Stored entries ▸
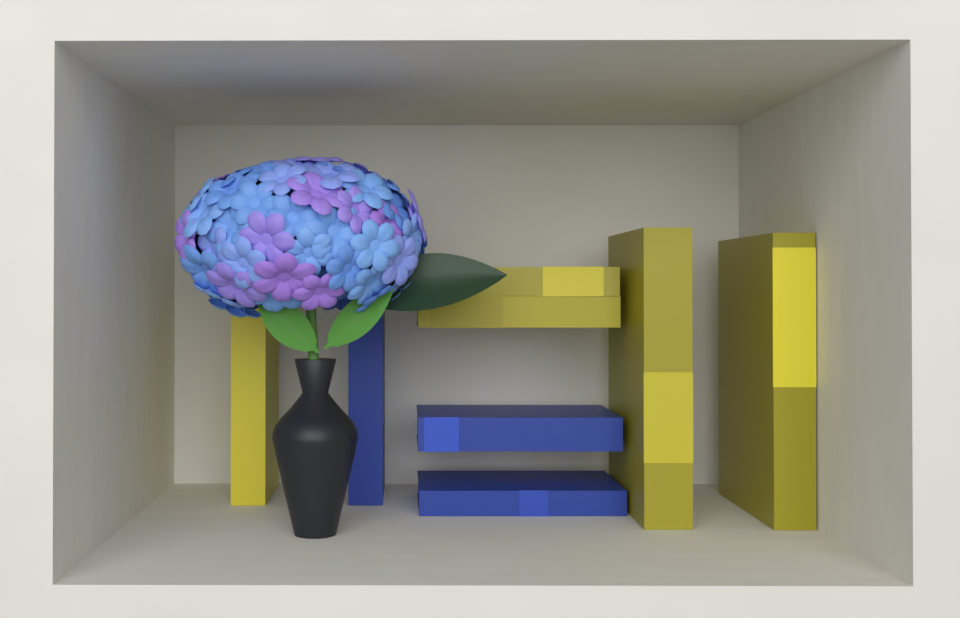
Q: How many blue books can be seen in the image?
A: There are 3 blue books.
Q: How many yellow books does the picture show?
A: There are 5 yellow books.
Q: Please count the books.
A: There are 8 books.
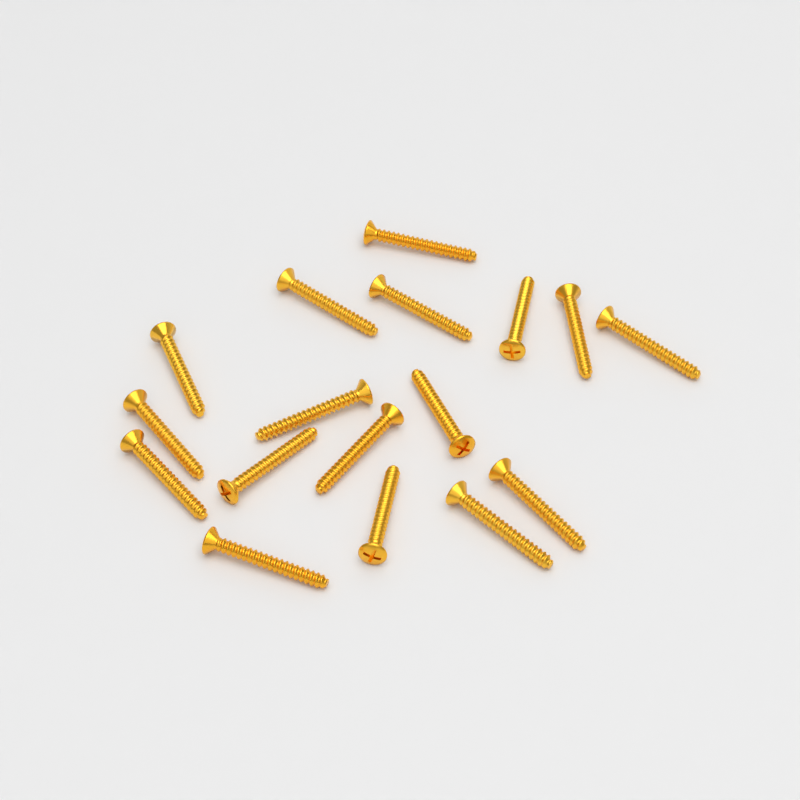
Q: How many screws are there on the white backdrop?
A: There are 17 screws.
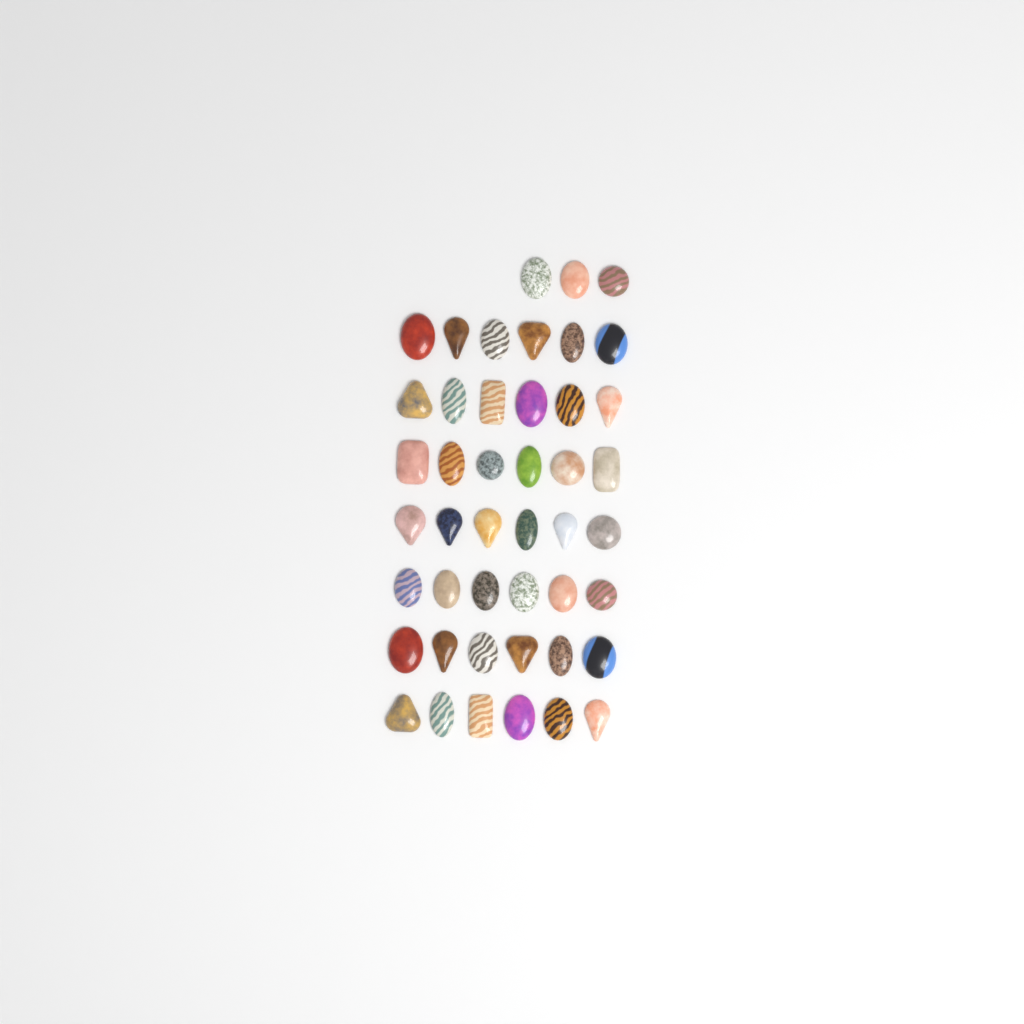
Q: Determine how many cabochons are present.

GIVEN TASK ▸ Reproduce the listing above word for word, leaving out the pictures.

CORRECT RESULT ▸
Q: How many blue books can be seen in the image?
A: There are 3 blue books.
Q: How many yellow books does the picture show?
A: There are 5 yellow books.
Q: Please count the books.
A: There are 8 books.
Q: How many screws are there on the white backdrop?
A: There are 17 screws.
Q: Determine how many cabochons are present.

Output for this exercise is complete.